We have come a LONG way since Advise and Consent and Caged...
I thought the American Pie movies weren't that bad--after all, Stiffler enjoyed the prostate massage...as did I!
I was thrilled when I saw JEFFREY: finally a gay character that was SEXY.
And maybe it should be Uncle Arthur instead of Uncle Charlie...
Broadway Legend Joined: 5/15/03
On the other hand, there's a very interesting German silent film called SEX IN CHAINS, about a husband and wife who are separated due to the husband's being sent to jail for killing another man in a jealous rage.

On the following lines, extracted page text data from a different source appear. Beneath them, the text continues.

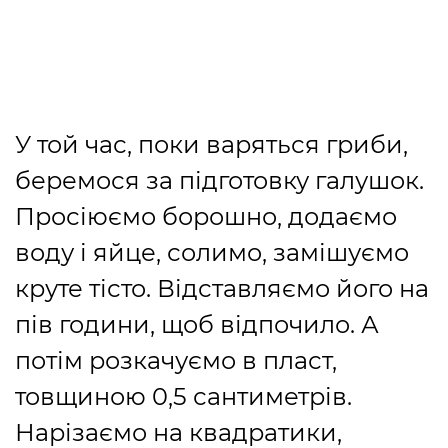
У той час, поки варяться гриби,
беремося за підготовку галушок.
Просіюємо борошно, додаємо
воду і яйце, солимо, замішуємо
круте тісто. Відставляємо його на
пів години, щоб відпочило. А
потім розкачуємо в пласт,
товщиною 0,5 сантиметрів.
Нарізаємо на квадратики,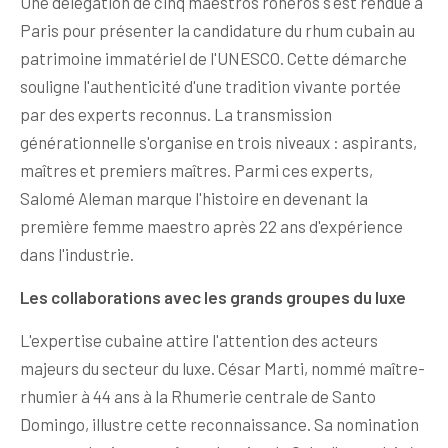
Une délégation de cinq maestros roneros s'est rendue à
Paris pour présenter la candidature du rhum cubain au
patrimoine immatériel de l'UNESCO. Cette démarche
souligne l'authenticité d'une tradition vivante portée
par des experts reconnus. La transmission
générationnelle s'organise en trois niveaux : aspirants,
maîtres et premiers maîtres. Parmi ces experts,
Salomé Aleman marque l'histoire en devenant la
première femme maestro après 22 ans d'expérience
dans l'industrie.
Les collaborations avec les grands groupes du luxe
L'expertise cubaine attire l'attention des acteurs
majeurs du secteur du luxe. César Marti, nommé maître-
rhumier à 44 ans à la Rhumerie centrale de Santo
Domingo, illustre cette reconnaissance. Sa nomination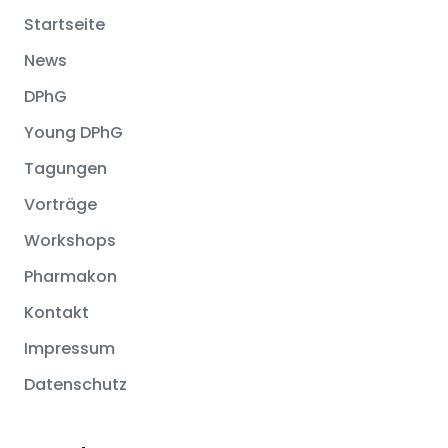
Startseite
News
DPhG
Young DPhG
Tagungen
Vorträge
Workshops
Pharmakon
Kontakt
Impressum
Datenschutz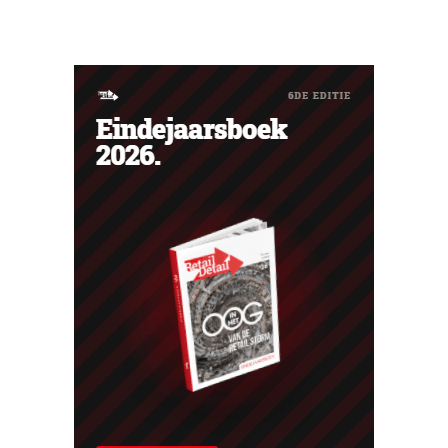
betaling gekregen, wat vaak de voorbode is van een
faillissement. Overnamegesprekken met een
Singaporese investeringsmaatschappij sprongen af.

While in prison, he has something of a romance with another prisoner, and the filmmakers handle the issue very well, not at all for sensational value. The gay character (the other prisoner, I mean) is very specifically not a flouncing stereotype or blackmailer, actually seeming to have real feelings for the imprisoned husband. The rest of the film is rather hysterical, I thought, there's a rather too tragic ending (interestingly, not due to the homosexual angle) that could have been avoided had the people involved acted like adults and discussed their problems.
It's on DVD. Worth checking out.
Broadway Legend Joined: 6/30/05
I don't think there is anything more homophobic than WILL & GRACE. It pushes the negative stereotype that gays do not have the ability to be funny or smart.